For the next few days if you’re in parts of the Midwest or most of the East, even going outside for a short walk while in this smoky haze can have some impact on your health.

Wildfire smoke can cause symptoms like sneezing and watery or burning eyes, phlegm or a wheezing cough. It can make breathing difficult or aggravate a person’s asthma. For certain cardiovascular patients, it can lead to stroke or heart attack.

With dangerous air quality, ER visits and hospitalizations tend to go up.

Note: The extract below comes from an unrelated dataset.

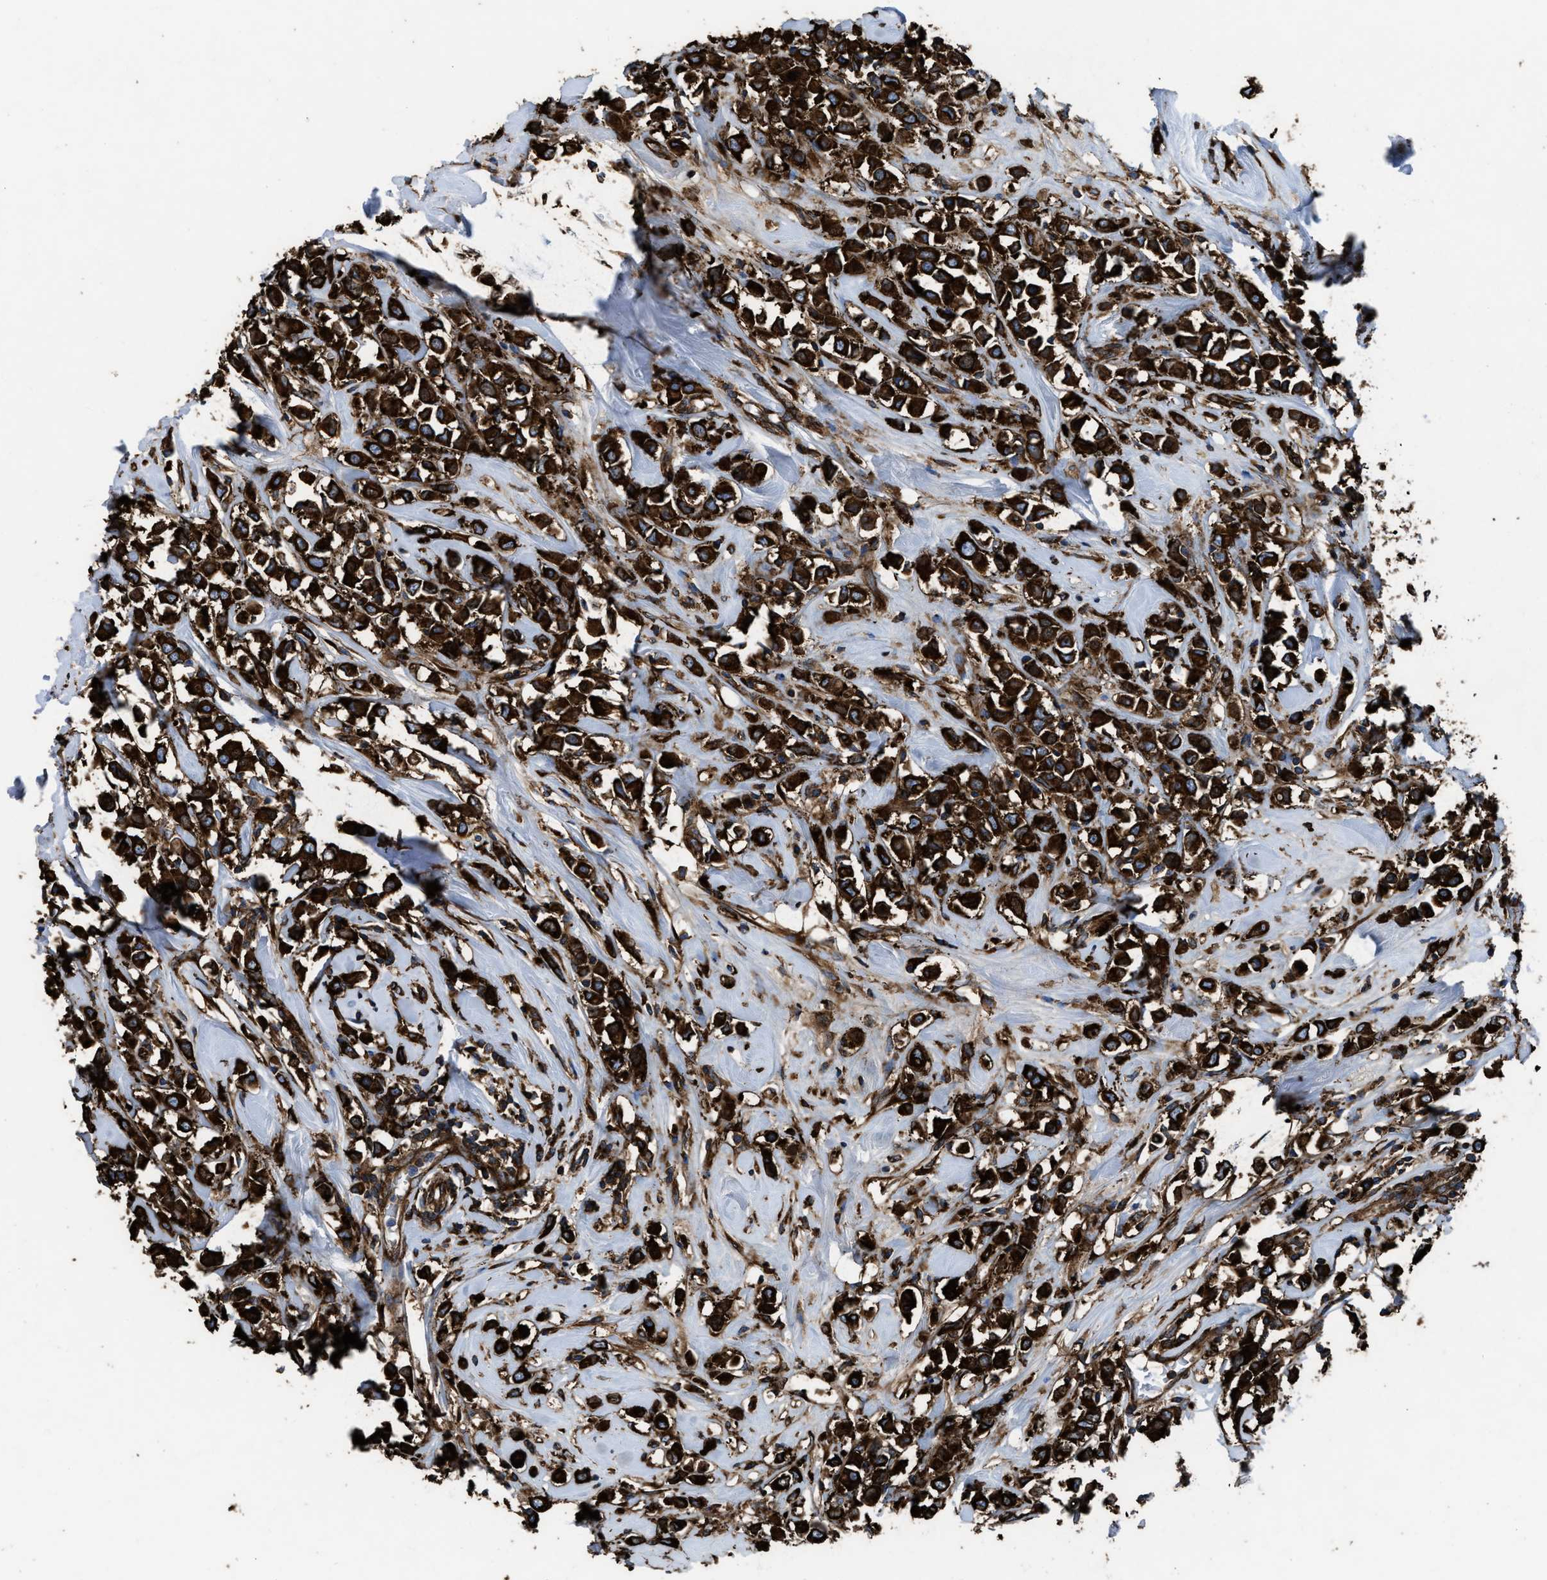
{"staining": {"intensity": "strong", "quantity": ">75%", "location": "cytoplasmic/membranous"}, "tissue": "breast cancer", "cell_type": "Tumor cells", "image_type": "cancer", "snomed": [{"axis": "morphology", "description": "Duct carcinoma"}, {"axis": "topography", "description": "Breast"}], "caption": "Protein analysis of breast cancer (infiltrating ductal carcinoma) tissue displays strong cytoplasmic/membranous expression in approximately >75% of tumor cells.", "gene": "CAPRIN1", "patient": {"sex": "female", "age": 61}}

“We expect more and more people to get exposed to this, and that it will be a lot more people presenting to the hospital in need for respiratory treatment, having respiratory difficulty. Headaches, feeling lightheaded, all the things that would be expected from exposure,” said Dr. Frederick Davis, associate chair of the emergency department at Long Island Jewish Medical Center.

The issue is the very fine particulate matter that gets inhaled — it’s smaller than a strand of hair. Breathing that in, even in small amounts, should be avoided, according to experts.

“The key message really is to really limit your time outdoors to the extent possible, to stay indoors as much as possible. Protect the air in your car in your home. Really try to keep the smoke from coming in,” William Barrett with the American Lung Association said.

The elderly, those with underlying health issues, and children and most at risk. Above all, for anyone who can, check your air quality — most weather apps on your phone include it. Anything above a score of 100 is reason to take precautions. That can include running an air filter inside your home.

If you’re driving, make sure your car is circulating the air.

If you are outside, any mask is better than nothing to protect from inhaling smoke. Doctors say consider a KN95 mask or a respirator from a local hardware store, because you want something snug fitting.